Record set: Begin

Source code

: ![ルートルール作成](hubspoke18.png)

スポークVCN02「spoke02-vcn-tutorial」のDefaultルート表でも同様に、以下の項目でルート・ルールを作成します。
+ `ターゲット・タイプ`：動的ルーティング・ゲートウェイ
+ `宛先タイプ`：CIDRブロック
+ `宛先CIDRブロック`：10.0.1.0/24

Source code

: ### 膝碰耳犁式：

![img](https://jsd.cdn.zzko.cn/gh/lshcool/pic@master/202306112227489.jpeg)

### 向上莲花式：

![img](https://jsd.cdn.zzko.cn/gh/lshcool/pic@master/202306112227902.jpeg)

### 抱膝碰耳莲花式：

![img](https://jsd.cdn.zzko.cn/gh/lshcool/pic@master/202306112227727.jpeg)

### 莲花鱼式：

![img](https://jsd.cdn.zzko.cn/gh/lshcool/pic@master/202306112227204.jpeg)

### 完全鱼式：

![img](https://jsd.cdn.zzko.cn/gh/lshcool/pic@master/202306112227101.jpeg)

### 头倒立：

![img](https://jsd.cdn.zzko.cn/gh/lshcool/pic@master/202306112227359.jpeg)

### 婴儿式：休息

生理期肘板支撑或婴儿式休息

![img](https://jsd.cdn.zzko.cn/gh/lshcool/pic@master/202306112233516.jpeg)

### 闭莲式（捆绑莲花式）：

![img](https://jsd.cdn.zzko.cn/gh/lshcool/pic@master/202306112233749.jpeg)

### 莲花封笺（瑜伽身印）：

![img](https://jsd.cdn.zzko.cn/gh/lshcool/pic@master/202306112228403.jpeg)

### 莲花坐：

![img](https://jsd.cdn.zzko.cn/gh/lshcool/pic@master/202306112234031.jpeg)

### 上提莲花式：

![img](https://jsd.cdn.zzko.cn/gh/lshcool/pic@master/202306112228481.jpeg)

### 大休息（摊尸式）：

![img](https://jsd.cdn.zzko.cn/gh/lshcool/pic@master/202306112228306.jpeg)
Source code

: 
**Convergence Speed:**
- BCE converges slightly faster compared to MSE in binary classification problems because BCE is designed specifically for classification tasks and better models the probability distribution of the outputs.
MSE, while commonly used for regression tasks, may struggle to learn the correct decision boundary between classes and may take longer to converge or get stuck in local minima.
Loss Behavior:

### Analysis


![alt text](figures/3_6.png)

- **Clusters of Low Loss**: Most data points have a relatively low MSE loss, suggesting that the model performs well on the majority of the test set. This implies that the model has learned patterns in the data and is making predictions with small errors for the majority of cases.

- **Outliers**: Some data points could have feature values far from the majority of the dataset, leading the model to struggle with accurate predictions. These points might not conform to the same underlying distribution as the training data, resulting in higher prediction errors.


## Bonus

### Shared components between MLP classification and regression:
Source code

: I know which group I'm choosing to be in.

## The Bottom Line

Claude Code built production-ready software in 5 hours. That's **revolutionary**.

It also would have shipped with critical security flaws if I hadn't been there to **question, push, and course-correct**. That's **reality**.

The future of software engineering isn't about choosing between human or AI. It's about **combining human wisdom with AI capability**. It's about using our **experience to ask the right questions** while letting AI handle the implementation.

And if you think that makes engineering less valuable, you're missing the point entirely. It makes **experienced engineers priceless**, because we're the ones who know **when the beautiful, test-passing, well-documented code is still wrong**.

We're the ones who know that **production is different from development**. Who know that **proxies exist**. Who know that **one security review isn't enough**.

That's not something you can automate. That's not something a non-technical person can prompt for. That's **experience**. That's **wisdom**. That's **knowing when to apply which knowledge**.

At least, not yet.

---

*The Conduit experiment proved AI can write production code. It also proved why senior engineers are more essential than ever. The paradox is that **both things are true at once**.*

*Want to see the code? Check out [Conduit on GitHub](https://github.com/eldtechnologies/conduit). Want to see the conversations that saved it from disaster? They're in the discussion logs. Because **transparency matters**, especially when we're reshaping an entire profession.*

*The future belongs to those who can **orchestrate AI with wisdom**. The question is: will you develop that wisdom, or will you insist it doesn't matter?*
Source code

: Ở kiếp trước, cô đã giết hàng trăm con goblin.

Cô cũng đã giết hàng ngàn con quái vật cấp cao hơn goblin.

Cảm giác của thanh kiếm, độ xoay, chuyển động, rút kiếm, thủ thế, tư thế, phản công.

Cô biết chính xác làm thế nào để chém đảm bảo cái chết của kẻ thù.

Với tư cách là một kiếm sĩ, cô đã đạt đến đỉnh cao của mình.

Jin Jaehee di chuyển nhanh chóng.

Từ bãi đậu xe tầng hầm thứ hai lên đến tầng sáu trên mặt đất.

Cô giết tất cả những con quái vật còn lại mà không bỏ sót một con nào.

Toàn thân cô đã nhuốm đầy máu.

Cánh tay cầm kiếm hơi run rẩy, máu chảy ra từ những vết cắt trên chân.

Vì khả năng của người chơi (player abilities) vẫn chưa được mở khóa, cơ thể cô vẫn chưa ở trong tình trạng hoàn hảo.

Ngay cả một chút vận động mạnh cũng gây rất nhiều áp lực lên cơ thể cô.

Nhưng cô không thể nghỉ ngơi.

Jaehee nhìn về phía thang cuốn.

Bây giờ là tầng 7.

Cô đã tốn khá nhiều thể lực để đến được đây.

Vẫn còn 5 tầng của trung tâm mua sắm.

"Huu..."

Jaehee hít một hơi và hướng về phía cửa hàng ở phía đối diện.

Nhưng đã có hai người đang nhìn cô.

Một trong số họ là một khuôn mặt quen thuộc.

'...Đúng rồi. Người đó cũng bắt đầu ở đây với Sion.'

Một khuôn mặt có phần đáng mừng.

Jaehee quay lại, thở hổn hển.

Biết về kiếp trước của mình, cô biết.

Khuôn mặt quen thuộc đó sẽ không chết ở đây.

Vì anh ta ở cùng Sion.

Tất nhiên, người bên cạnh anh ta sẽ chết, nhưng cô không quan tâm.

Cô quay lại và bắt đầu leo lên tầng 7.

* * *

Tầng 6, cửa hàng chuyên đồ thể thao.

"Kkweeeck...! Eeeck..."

Record set: End

* **Task statement**: Reproduce every item above verbatim, keeping each line as it appears.

* **Written response**:
Source code

: ![ルートルール作成](hubspoke18.png)

スポークVCN02「spoke02-vcn-tutorial」のDefaultルート表でも同様に、以下の項目でルート・ルールを作成します。
+ `ターゲット・タイプ`：動的ルーティング・ゲートウェイ
+ `宛先タイプ`：CIDRブロック
+ `宛先CIDRブロック`：10.0.1.0/24

Source code

: ### 膝碰耳犁式：

![img](https://jsd.cdn.zzko.cn/gh/lshcool/pic@master/202306112227489.jpeg)

### 向上莲花式：

![img](https://jsd.cdn.zzko.cn/gh/lshcool/pic@master/202306112227902.jpeg)

### 抱膝碰耳莲花式：

![img](https://jsd.cdn.zzko.cn/gh/lshcool/pic@master/202306112227727.jpeg)

### 莲花鱼式：

![img](https://jsd.cdn.zzko.cn/gh/lshcool/pic@master/202306112227204.jpeg)

### 完全鱼式：

![img](https://jsd.cdn.zzko.cn/gh/lshcool/pic@master/202306112227101.jpeg)

### 头倒立：

![img](https://jsd.cdn.zzko.cn/gh/lshcool/pic@master/202306112227359.jpeg)

### 婴儿式：休息

生理期肘板支撑或婴儿式休息

![img](https://jsd.cdn.zzko.cn/gh/lshcool/pic@master/202306112233516.jpeg)

### 闭莲式（捆绑莲花式）：

![img](https://jsd.cdn.zzko.cn/gh/lshcool/pic@master/202306112233749.jpeg)

### 莲花封笺（瑜伽身印）：

![img](https://jsd.cdn.zzko.cn/gh/lshcool/pic@master/202306112228403.jpeg)

### 莲花坐：

![img](https://jsd.cdn.zzko.cn/gh/lshcool/pic@master/202306112234031.jpeg)

### 上提莲花式：

![img](https://jsd.cdn.zzko.cn/gh/lshcool/pic@master/202306112228481.jpeg)

### 大休息（摊尸式）：

![img](https://jsd.cdn.zzko.cn/gh/lshcool/pic@master/202306112228306.jpeg)
Source code

: 
**Convergence Speed:**
- BCE converges slightly faster compared to MSE in binary classification problems because BCE is designed specifically for classification tasks and better models the probability distribution of the outputs.
MSE, while commonly used for regression tasks, may struggle to learn the correct decision boundary between classes and may take longer to converge or get stuck in local minima.
Loss Behavior:

### Analysis


![alt text](figures/3_6.png)

- **Clusters of Low Loss**: Most data points have a relatively low MSE loss, suggesting that the model performs well on the majority of the test set. This implies that the model has learned patterns in the data and is making predictions with small errors for the majority of cases.

- **Outliers**: Some data points could have feature values far from the majority of the dataset, leading the model to struggle with accurate predictions. These points might not conform to the same underlying distribution as the training data, resulting in higher prediction errors.


## Bonus

### Shared components between MLP classification and regression:
Source code

: I know which group I'm choosing to be in.

## The Bottom Line

Claude Code built production-ready software in 5 hours. That's **revolutionary**.

It also would have shipped with critical security flaws if I hadn't been there to **question, push, and course-correct**. That's **reality**.

The future of software engineering isn't about choosing between human or AI. It's about **combining human wisdom with AI capability**. It's about using our **experience to ask the right questions** while letting AI handle the implementation.

And if you think that makes engineering less valuable, you're missing the point entirely. It makes **experienced engineers priceless**, because we're the ones who know **when the beautiful, test-passing, well-documented code is still wrong**.

We're the ones who know that **production is different from development**. Who know that **proxies exist**. Who know that **one security review isn't enough**.

That's not something you can automate. That's not something a non-technical person can prompt for. That's **experience**. That's **wisdom**. That's **knowing when to apply which knowledge**.

At least, not yet.

---

*The Conduit experiment proved AI can write production code. It also proved why senior engineers are more essential than ever. The paradox is that **both things are true at once**.*

*Want to see the code? Check out [Conduit on GitHub](https://github.com/eldtechnologies/conduit). Want to see the conversations that saved it from disaster? They're in the discussion logs. Because **transparency matters**, especially when we're reshaping an entire profession.*

*The future belongs to those who can **orchestrate AI with wisdom**. The question is: will you develop that wisdom, or will you insist it doesn't matter?*
Source code

: Ở kiếp trước, cô đã giết hàng trăm con goblin.

Cô cũng đã giết hàng ngàn con quái vật cấp cao hơn goblin.

Cảm giác của thanh kiếm, độ xoay, chuyển động, rút kiếm, thủ thế, tư thế, phản công.

Cô biết chính xác làm thế nào để chém đảm bảo cái chết của kẻ thù.

Với tư cách là một kiếm sĩ, cô đã đạt đến đỉnh cao của mình.

Jin Jaehee di chuyển nhanh chóng.

Từ bãi đậu xe tầng hầm thứ hai lên đến tầng sáu trên mặt đất.

Cô giết tất cả những con quái vật còn lại mà không bỏ sót một con nào.

Toàn thân cô đã nhuốm đầy máu.

Cánh tay cầm kiếm hơi run rẩy, máu chảy ra từ những vết cắt trên chân.

Vì khả năng của người chơi (player abilities) vẫn chưa được mở khóa, cơ thể cô vẫn chưa ở trong tình trạng hoàn hảo.

Ngay cả một chút vận động mạnh cũng gây rất nhiều áp lực lên cơ thể cô.

Nhưng cô không thể nghỉ ngơi.

Jaehee nhìn về phía thang cuốn.

Bây giờ là tầng 7.

Cô đã tốn khá nhiều thể lực để đến được đây.

Vẫn còn 5 tầng của trung tâm mua sắm.

"Huu..."

Jaehee hít một hơi và hướng về phía cửa hàng ở phía đối diện.

Nhưng đã có hai người đang nhìn cô.

Một trong số họ là một khuôn mặt quen thuộc.

'...Đúng rồi. Người đó cũng bắt đầu ở đây với Sion.'

Một khuôn mặt có phần đáng mừng.

Jaehee quay lại, thở hổn hển.

Biết về kiếp trước của mình, cô biết.

Khuôn mặt quen thuộc đó sẽ không chết ở đây.

Vì anh ta ở cùng Sion.

Tất nhiên, người bên cạnh anh ta sẽ chết, nhưng cô không quan tâm.

Cô quay lại và bắt đầu leo lên tầng 7.

* * *

Tầng 6, cửa hàng chuyên đồ thể thao.

"Kkweeeck...! Eeeck..."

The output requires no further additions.